Where the memory was banked and interleaved, each bank (or each so dedicated set of banks) was capable of accessing a streaming sized block of data when accessed by a single address value of all serial from the address stream. Also, a single bank was not capable of being accessed more often than the time to serially address a number of other such banks. Finally, there were enough banks interleaved to allow each bank to be sequentially addressed for accessing data of each flowing stream. Thus and as for each bank, every stream accesses once before the same stream accesses again, all accessing in an order determined per case but uniquely maintained for at least most of the duration of each case.

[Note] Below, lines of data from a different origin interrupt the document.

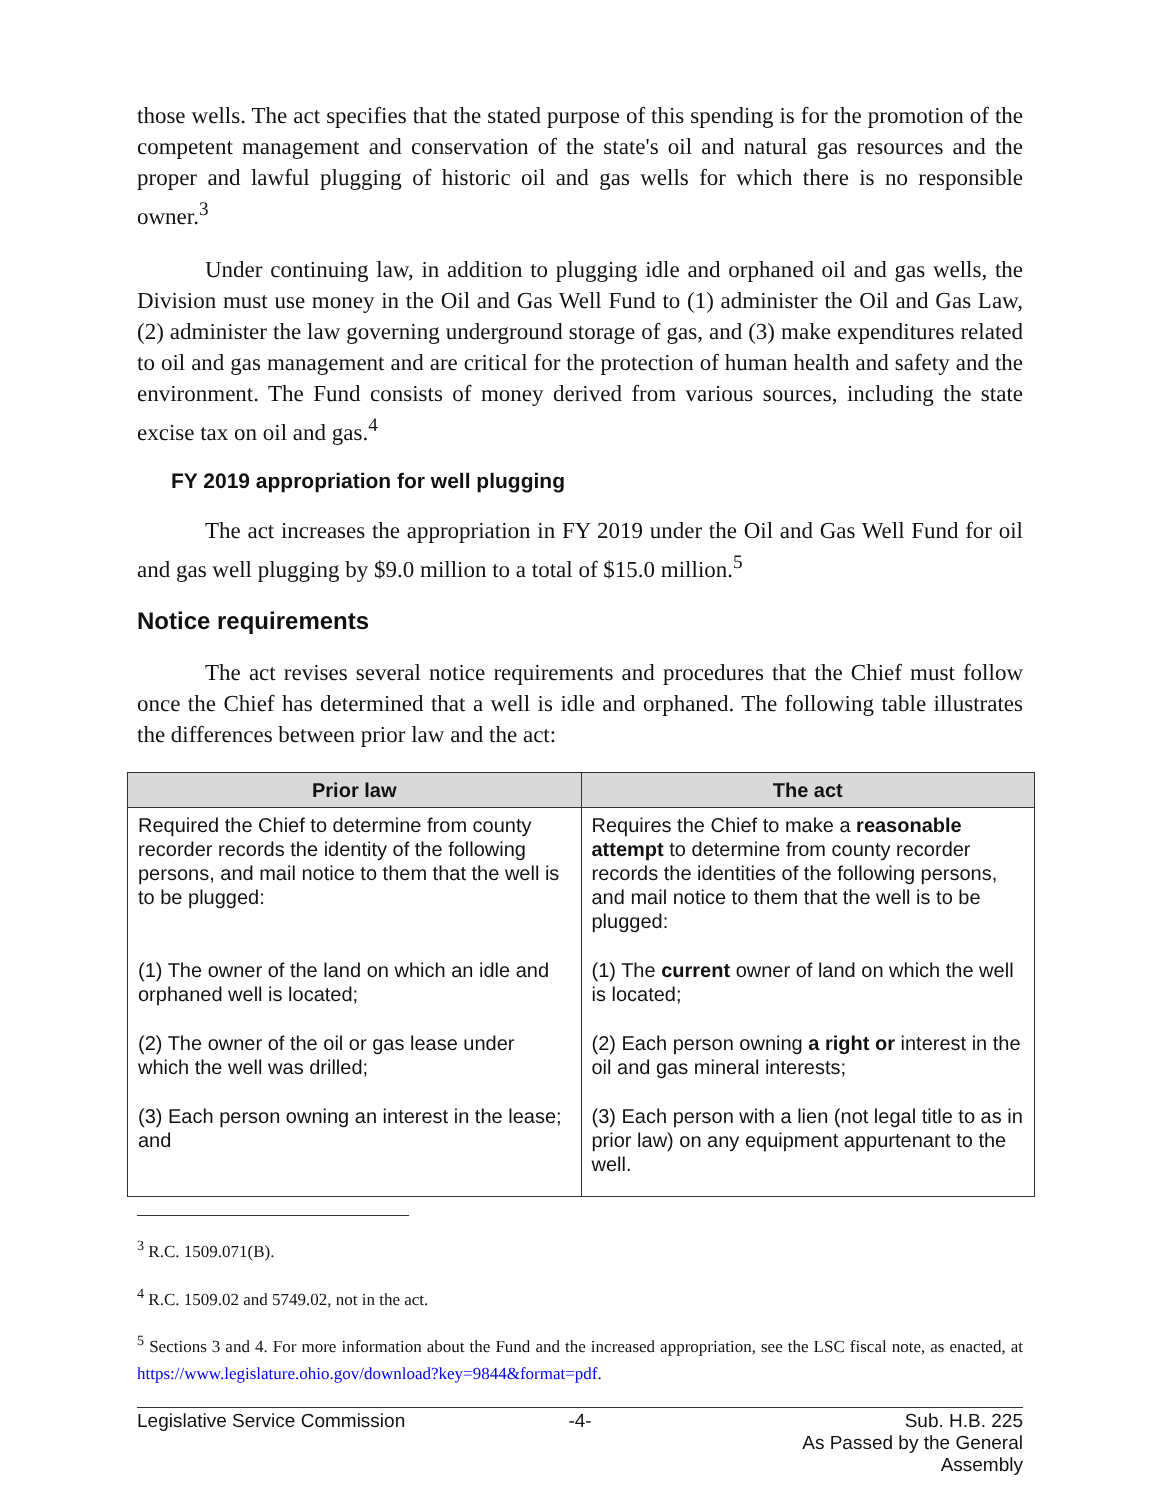those wells. The act specifies that the stated purpose of this spending is for the promotion of the competent management and conservation of the state's oil and natural gas resources and the proper and lawful plugging of historic oil and gas wells for which there is no responsible owner.<sup>3</sup>
Under continuing law, in addition to plugging idle and orphaned oil and gas wells, the Division must use money in the Oil and Gas Well Fund to (1) administer the Oil and Gas Law, (2) administer the law governing underground storage of gas, and (3) make expenditures related to oil and gas management and are critical for the protection of human health and safety and the environment. The Fund consists of money derived from various sources, including the state excise tax on oil and gas.<sup>4</sup>
FY 2019 appropriation for well plugging
The act increases the appropriation in FY 2019 under the Oil and Gas Well Fund for oil and gas well plugging by $9.0 million to a total of $15.0 million.<sup>5</sup>
Notice requirements
The act revises several notice requirements and procedures that the Chief must follow once the Chief has determined that a well is idle and orphaned. The following table illustrates the differences between prior law and the act:
| Prior law | The act |
| --- | --- |
| Required the Chief to determine from county recorder records the identity of the following persons, and mail notice to them that the well is to be plugged: | Requires the Chief to make a reasonable attempt to determine from county recorder records the identities of the following persons, and mail notice to them that the well is to be plugged: |
| (1) The owner of the land on which an idle and orphaned well is located; | (1) The current owner of land on which the well is located; |
| (2) The owner of the oil or gas lease under which the well was drilled; | (2) Each person owning a right or interest in the oil and gas mineral interests; |
| (3) Each person owning an interest in the lease; and | (3) Each person with a lien (not legal title to as in prior law) on any equipment appurtenant to the well. |
<sup>3</sup> R.C. 1509.071(B).
<sup>4</sup> R.C. 1509.02 and 5749.02, not in the act.
<sup>5</sup> Sections 3 and 4. For more information about the Fund and the increased appropriation, see the LSC fiscal note, as enacted, at https://www.legislature.ohio.gov/download?key=9844&format=pdf.
Legislative Service Commission -4- Sub. H.B. 225
As Passed by the General Assembly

Thus and finally, the one dominate order per case being necessarily maintained did not allow two directions of addressing for the same case.
To allow the time separation between each stream's accessing of the same bank for the worst case, large data buffers were required by each data stream because as measured in time, one data stream must be allowed to stream ahead of all others and all the variously leading read data streams and trailing write data streams must be buffered until the last data stream began streaming data to memory. Buffers are costly both in computer resources and delay respective of size. Also, it was necessary that all data streams' addressing of memory be in the same direction and at the same full data rate so those streaming at full rate would not experience continual bank usage conflicts resulting in interruptions of data flow. There is a need, therefore, for a vector streaming technique wherein vector data, are pre-read and post-written from and to the memory so that vector data sees minimal delay using minimal buffers while moving the data at the rates, directions and fixed spacings of demand of the processor unit.